Since my mornings are protected for creative time, I keep the afternoons for relationships, meetings, and administrative tasks. This rhythm works for me.


#4 Take breaks, refuel, walk, hydrate

Energy is a finite resource. I need to refuel with food, water, and get my body moving throughout the day. I don’t have these breaks on my ideal week calendar, but since it’s a rule, I remember to take these as needed throughout the day. I do have lunch scheduled to make sure I take a midday break each day to fuel my body and walk my puppy.

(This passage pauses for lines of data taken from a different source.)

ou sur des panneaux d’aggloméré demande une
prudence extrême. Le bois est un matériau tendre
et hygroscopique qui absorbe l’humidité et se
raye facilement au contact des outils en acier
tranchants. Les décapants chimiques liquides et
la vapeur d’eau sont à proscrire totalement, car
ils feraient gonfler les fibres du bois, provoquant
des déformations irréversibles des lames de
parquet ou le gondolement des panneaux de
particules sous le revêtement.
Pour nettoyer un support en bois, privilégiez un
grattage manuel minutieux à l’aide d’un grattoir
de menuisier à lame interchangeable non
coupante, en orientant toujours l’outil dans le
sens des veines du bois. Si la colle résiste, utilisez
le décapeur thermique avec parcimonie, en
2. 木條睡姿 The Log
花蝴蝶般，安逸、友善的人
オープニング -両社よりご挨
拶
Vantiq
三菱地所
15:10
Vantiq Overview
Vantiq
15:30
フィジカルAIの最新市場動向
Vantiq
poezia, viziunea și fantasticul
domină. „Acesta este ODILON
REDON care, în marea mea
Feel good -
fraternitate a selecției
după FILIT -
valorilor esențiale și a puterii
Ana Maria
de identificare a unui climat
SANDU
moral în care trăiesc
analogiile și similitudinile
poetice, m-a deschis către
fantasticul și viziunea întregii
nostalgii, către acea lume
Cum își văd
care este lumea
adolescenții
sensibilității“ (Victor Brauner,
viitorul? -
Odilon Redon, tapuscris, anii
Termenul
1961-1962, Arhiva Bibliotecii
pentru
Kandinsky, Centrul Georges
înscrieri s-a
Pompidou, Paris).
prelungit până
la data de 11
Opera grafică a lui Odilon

Speaking of puppies, here is Ms. Alba …

#5 End of day I journal and set intention for my next day

I have always journaled in the morning and I have added an end-of-day journal practice that I learned from an internal executive coach at Google. I ask the same five questions each day to build better internal awareness and keep a record of what I’m learning. I also set an intention for the next day by identifying my BIG 3 tasks.

#6 Workout after work

I move my body throughout the day and after putting in a good effort I find that I’m wound up a bit, energized, and/or need a release. A workout after my workday is a great way to separate my work from family time. This is often riding my Peloton (RuckusMaker is my username if you want to follow), going for a run, or yoga. Eventually I’m sure I’ll get back into weight training when I feel comfortable going back to a gym.